- Work order: Exclude the pictures and transcribe the rest of the data below exactly.

(Saved entries)
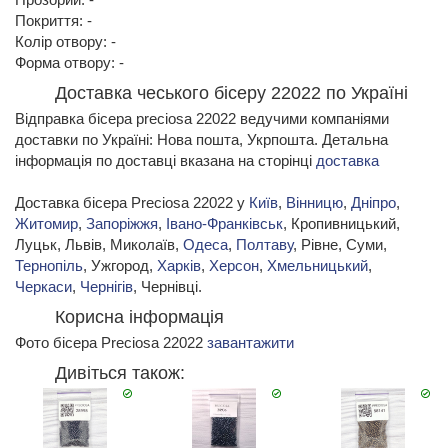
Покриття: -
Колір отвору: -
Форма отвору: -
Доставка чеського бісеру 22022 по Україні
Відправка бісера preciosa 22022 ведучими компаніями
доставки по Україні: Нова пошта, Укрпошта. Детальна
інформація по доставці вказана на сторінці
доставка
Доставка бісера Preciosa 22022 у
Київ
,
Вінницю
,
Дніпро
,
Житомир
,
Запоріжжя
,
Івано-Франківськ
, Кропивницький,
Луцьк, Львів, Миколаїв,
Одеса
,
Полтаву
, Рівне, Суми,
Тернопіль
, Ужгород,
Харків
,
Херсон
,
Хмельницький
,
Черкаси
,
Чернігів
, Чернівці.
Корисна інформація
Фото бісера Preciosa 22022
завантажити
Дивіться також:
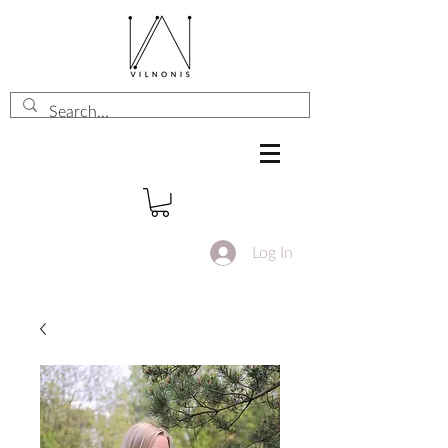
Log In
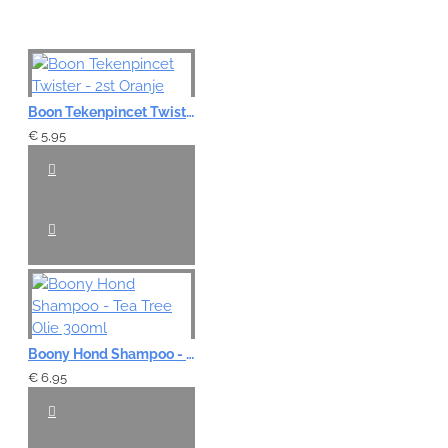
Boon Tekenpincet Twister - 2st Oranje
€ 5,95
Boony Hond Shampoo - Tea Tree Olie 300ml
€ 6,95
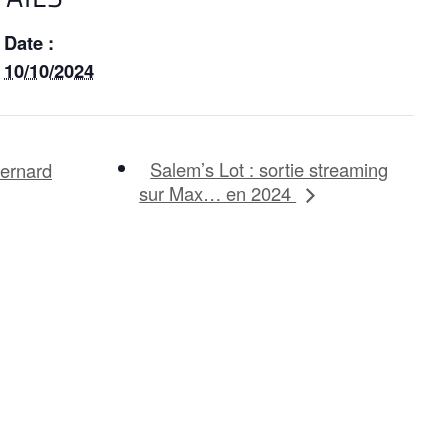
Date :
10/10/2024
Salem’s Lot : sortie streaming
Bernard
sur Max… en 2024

- Your response:
Покриття: -
Колір отвору: -
Форма отвору: -
Доставка чеського бісеру 22022 по Україні
Відправка бісера preciosa 22022 ведучими компаніями
доставки по Україні: Нова пошта, Укрпошта. Детальна
інформація по доставці вказана на сторінці
доставка
Доставка бісера Preciosa 22022 у
Київ
,
Вінницю
,
Дніпро
,
Житомир
,
Запоріжжя
,
Івано-Франківськ
, Кропивницький,
Луцьк, Львів, Миколаїв,
Одеса
,
Полтаву
, Рівне, Суми,
Тернопіль
, Ужгород,
Харків
,
Херсон
,
Хмельницький
,
Черкаси
,
Чернігів
, Чернівці.
Корисна інформація
Фото бісера Preciosa 22022
завантажити
Дивіться також:
Log In
Boon Tekenpincet Twister - 2st Oranje
€ 5,95
Boony Hond Shampoo - Tea Tree Olie 300ml
€ 6,95
Date :
10/10/2024
Salem’s Lot : sortie streaming
Bernard
sur Max… en 2024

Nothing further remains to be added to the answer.